Electricity and rural development: Insights from a natural experiment in Punjab, Pakistan

Project Active from to Energy

Pakistan has suffered extreme electricity shortages for almost a decade. The electricity crisis in Pakistan is regularly cited as one of the country’s most binding constraints on economic output and growth. Most estimates operate with an annual loss in growth of approximately two per cent caused by the crisis. Industrial output and exports have suffered badly and domestic firms often cite electricity shortages as the biggest obstacle to growth.

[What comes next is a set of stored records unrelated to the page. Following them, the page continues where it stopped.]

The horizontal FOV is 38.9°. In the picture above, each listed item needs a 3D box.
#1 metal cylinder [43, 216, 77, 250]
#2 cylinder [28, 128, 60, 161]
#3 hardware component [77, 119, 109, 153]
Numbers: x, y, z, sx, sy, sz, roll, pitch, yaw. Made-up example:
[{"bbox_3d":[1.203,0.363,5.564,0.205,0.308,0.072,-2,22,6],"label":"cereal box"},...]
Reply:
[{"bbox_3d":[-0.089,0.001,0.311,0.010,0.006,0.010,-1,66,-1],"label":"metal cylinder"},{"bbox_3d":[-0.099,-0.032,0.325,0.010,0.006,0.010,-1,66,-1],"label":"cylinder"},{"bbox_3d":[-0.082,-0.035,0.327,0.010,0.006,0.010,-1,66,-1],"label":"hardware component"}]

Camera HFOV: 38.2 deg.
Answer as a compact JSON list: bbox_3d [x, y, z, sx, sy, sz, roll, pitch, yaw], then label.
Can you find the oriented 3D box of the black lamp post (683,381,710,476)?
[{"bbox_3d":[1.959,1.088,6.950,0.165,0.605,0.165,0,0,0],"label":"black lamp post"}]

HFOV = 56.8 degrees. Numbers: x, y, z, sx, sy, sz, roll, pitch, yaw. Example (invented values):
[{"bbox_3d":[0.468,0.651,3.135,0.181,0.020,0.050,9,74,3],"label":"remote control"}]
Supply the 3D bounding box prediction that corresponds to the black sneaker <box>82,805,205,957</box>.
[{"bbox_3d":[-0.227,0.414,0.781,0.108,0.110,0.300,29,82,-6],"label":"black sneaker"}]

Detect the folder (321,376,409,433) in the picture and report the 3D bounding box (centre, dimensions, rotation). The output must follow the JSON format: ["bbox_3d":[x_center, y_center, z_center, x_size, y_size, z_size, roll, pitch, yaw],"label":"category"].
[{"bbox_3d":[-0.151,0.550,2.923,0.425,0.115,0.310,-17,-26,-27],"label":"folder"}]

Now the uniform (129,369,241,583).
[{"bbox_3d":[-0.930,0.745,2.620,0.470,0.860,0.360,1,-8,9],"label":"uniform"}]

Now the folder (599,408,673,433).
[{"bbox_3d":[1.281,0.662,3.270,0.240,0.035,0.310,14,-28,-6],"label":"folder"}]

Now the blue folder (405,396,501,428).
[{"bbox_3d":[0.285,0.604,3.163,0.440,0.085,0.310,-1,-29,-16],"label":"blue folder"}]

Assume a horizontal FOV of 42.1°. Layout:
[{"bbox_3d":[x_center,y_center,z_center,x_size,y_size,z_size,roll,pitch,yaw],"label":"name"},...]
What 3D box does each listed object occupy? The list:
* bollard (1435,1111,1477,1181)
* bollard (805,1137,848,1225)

But whereas problems for industrial and export sectors attract considerable focus from policymakers and international organisations, the implications of the crisis for rural Pakistan are less well known. This is unfortunate, as Pakistan remains an agricultural economy with almost half of the total labour force employed in agriculture and more than sixty percent of its population residing in rural areas. Understanding the implications of the crisis for Pakistan’s rural economies is thereby crucial and could provide important lessons for how to deal more efficiently with the shortage of supply. The crisis has been devastating in poor rural communities, where rolling blackouts (load-shedding) have left some villages with less than one hour of electricity a day during summers. Using Pakistan as a case study, our project seeks to understand the implications of electricity shortages for rural economies, primarily with respect to water provision for production and consumption. The specific focus of the study is Punjab – the most important agricultural region in Pakistan.

The role of electricity for farming output and practices is important not just to address constraints on growth but also the growing food shortages in the country. Approximately 50 percent of the population in Pakistan is categorised as food insecure – a striking figure in an agricultural economy. One of the primary challenges here concerns inefficient water management in agricultural production. Proposed solutions have pointed at reforms of farming, irrigation, water storage, and drainage techniques. While these efforts are all necessary, our project will question whether they are sufficient. Because, when farmers are prevented from running electric tube-wells to water their fields due to electricity shortages, farming practices and output may continue to suffer water shortages irrespective of efficiency enhancing reforms.

Our analysis will assess the implications of this increase in input costs for agricultural production caused by the electricity crisis. For our dependent variables we focus not only on agricultural output, as earlier studies, but also on crop-choice, where we expect electricity shortages to have reduced cultivation of water-intensive crops - such as rice, sugarcane, and cotton - resulting in inefficient crop decisions.

Overall, the project will address some of the key knowledge gaps about the role of electricity in rural production and could provide important policy lessons for both stakeholders in Pakistan and, perhaps, beyond.